_Exercises to complete:_
1 - In the PyTorch for WebGPU thread, what type is inferred for the result of multiplying tensorA by tensorB?
2 - Reproduce the passage of the PyTorch for WebGPU thread starting with "I'll open a" and going on through "tensorA = tensor([3, 4])".

_Given text:_
PyTorch for WebGPU

>>mighdo+(OP)
Impressive work.

A number of test failures for me on chromium 113.0.5672.63 (ungoogled chromium) MacOS Ventura 13.3.1: https://pastebin.com/eM6ZA3j2

I'll open a ticket if it helps..

>>mighdo+(OP)
I'm excited about this for probably different reasons than most: I think Typescript could be a more ergonomic way to develop ML models than Python because you can automatically infer and check tensor dimensions while you are writing code! Compare this to the mess of comments you usually see writing pytorch telling you that x is of shape [x, y, z].

  // An empty 3x4 matrix
  const tensorA = tensor([3, 4])
  
  // An empty 4x5 matrix
  const tensorB = tensor([4, 5])

  const good = multiplyMatrix(tensorA, tensorB);
        ^
        Inferred type is Tensor<readonly [3, 5]>
  
  const bad = multiplyMatrix(tensorB, tensorA);
                             ^^^^^^^
                             Argument of type 'Tensor<readonly [4, 5]>' is not 
                             assignable to parameter of type '[never, "Differing 
                             types", 3 | 5]'.(2345)

I prototyped this for PotatoGPT [1] and some kind stranger on the internet wrote up a more extensive take [2]. You can play with an early version on the Typescript playground here [3] (uses a twitter shortlink for brevity)

_Supplied data:_
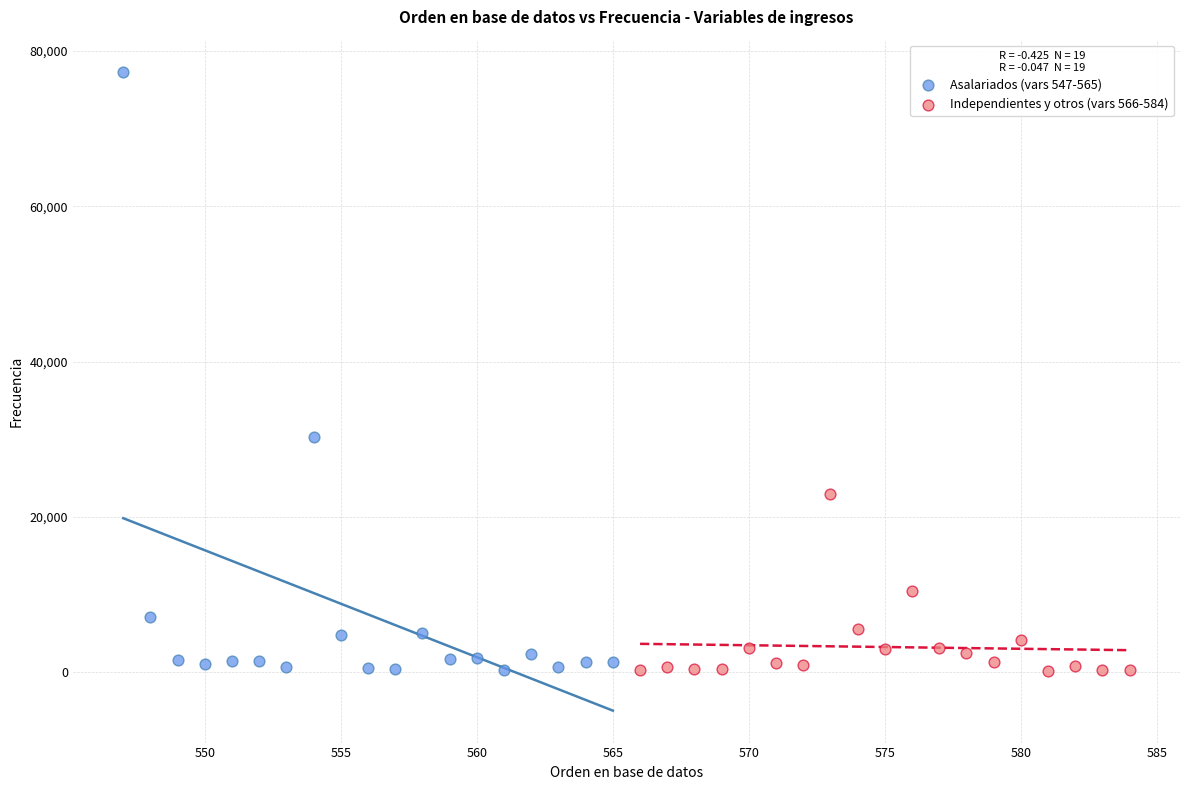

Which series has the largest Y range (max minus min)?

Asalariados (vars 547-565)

_Solved tasks:_
1 - Tensor<readonly [3, 5]>

2 -
I'll open a ticket if it helps..

>>mighdo+(OP)
I'm excited about this for probably different reasons than most: I think Typescript could be a more ergonomic way to develop ML models than Python because you can automatically infer and check tensor dimensions while you are writing code! Compare this to the mess of comments you usually see writing pytorch telling you that x is of shape [x, y, z].

  // An empty 3x4 matrix
  const tensorA = tensor([3, 4])